▸ DOCUMENT SEGMENT:
## Begin

Saturday, October 6, 2007
Books -- light and heavy
What makes a mystery "literary?" I started a thread, sort of, by a posting on Dorothy L about the Dexter novels by Jeff Lindsay. I love the books and the TV show, and put the writing in the class of novels of Martin Cruz Smith, Thomas H. Cook, and Joanne Harris, all favorites of mine.
Some disagreed, which, of course, makes for a good discussion.
Whether or not you've read Dexter, the question is still an interesting one. Put differently, why do many libraries and bookstores put "mysteries" on one rack, and "fiction" or sometimes "fiction and literature" on another? Aren't mysteries literature? Aren't they "fiction?"
I don't pretend to have a definition of what makes a work literary, just an informal, personal assessment. For me, it's a matter of the writing. I can forgive a lot of faults in plot if the writing moves me.

## End

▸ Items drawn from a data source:

## Begin

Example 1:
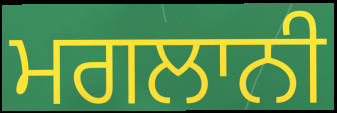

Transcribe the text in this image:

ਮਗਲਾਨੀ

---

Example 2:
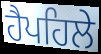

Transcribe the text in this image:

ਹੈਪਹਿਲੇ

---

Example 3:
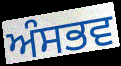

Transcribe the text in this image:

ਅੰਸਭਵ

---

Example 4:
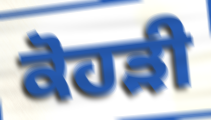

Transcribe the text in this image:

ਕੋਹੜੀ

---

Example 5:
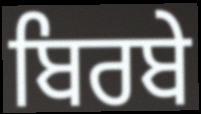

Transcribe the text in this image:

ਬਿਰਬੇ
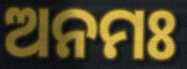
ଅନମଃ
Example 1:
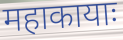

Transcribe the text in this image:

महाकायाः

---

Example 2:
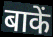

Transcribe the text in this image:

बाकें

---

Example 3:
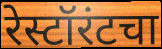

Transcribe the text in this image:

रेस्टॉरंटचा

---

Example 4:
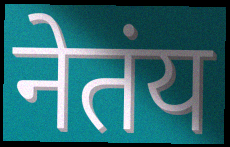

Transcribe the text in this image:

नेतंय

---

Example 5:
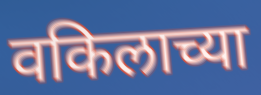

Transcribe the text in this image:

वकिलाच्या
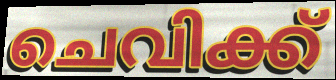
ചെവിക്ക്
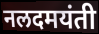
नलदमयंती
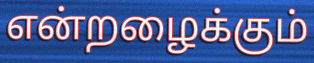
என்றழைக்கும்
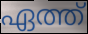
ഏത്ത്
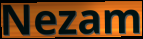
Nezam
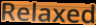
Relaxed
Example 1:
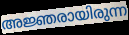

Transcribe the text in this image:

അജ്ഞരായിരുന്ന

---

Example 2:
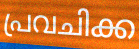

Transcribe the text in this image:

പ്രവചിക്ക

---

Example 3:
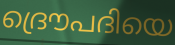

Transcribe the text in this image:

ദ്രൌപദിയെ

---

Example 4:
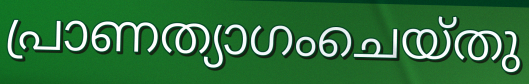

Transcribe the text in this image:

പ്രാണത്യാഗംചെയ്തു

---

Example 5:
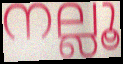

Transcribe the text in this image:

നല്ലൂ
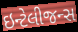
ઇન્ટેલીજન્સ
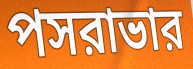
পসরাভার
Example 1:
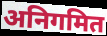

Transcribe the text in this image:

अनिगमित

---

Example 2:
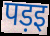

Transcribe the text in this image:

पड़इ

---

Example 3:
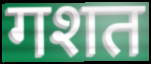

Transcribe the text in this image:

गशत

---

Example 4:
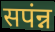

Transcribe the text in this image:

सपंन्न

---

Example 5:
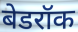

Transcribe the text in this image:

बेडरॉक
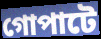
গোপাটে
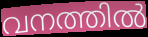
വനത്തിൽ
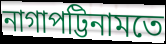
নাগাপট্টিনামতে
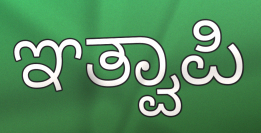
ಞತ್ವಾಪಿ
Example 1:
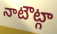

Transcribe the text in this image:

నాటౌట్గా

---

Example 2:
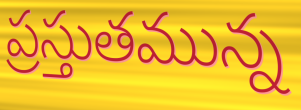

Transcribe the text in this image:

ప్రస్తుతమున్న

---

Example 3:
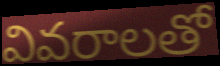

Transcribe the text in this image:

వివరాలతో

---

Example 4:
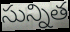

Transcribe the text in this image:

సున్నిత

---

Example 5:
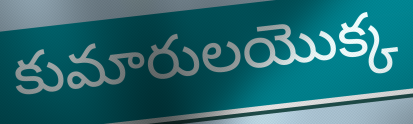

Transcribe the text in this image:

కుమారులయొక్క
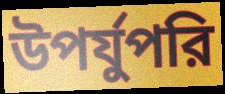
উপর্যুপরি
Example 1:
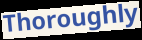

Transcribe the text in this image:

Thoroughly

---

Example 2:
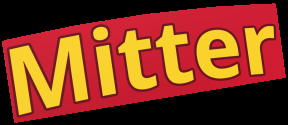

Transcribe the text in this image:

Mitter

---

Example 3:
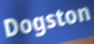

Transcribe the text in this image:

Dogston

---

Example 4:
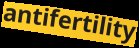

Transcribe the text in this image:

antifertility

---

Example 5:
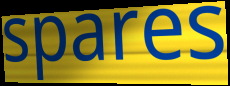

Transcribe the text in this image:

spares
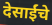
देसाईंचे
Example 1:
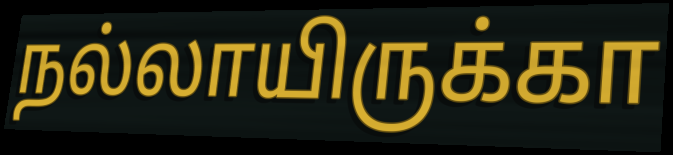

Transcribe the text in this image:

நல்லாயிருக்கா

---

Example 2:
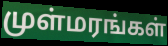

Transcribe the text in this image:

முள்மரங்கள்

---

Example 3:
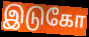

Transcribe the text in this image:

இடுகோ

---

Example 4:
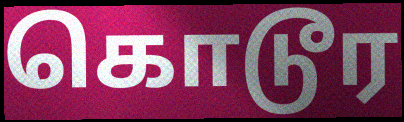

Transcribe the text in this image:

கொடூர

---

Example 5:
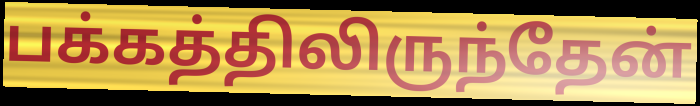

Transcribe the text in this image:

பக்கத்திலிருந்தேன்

## End

▸ EXERCISE TASK 1: Output the passage of the blog post between "Some disagreed, which, of" and "writing moves me.", inclusive.
▸ EXERCISE TASK 2: In the blog post, whose novels are named as the subject of the posting on Dorothy L?
Work only from the blog post.

▸ TASK RESULT 1:
Some disagreed, which, of course, makes for a good discussion.
Whether or not you've read Dexter, the question is still an interesting one. Put differently, why do many libraries and bookstores put "mysteries" on one rack, and "fiction" or sometimes "fiction and literature" on another? Aren't mysteries literature? Aren't they "fiction?"
I don't pretend to have a definition of what makes a work literary, just an informal, personal assessment. For me, it's a matter of the writing. I can forgive a lot of faults in plot if the writing moves me.

▸ TASK RESULT 2: Jeff Lindsay's Dexter novels.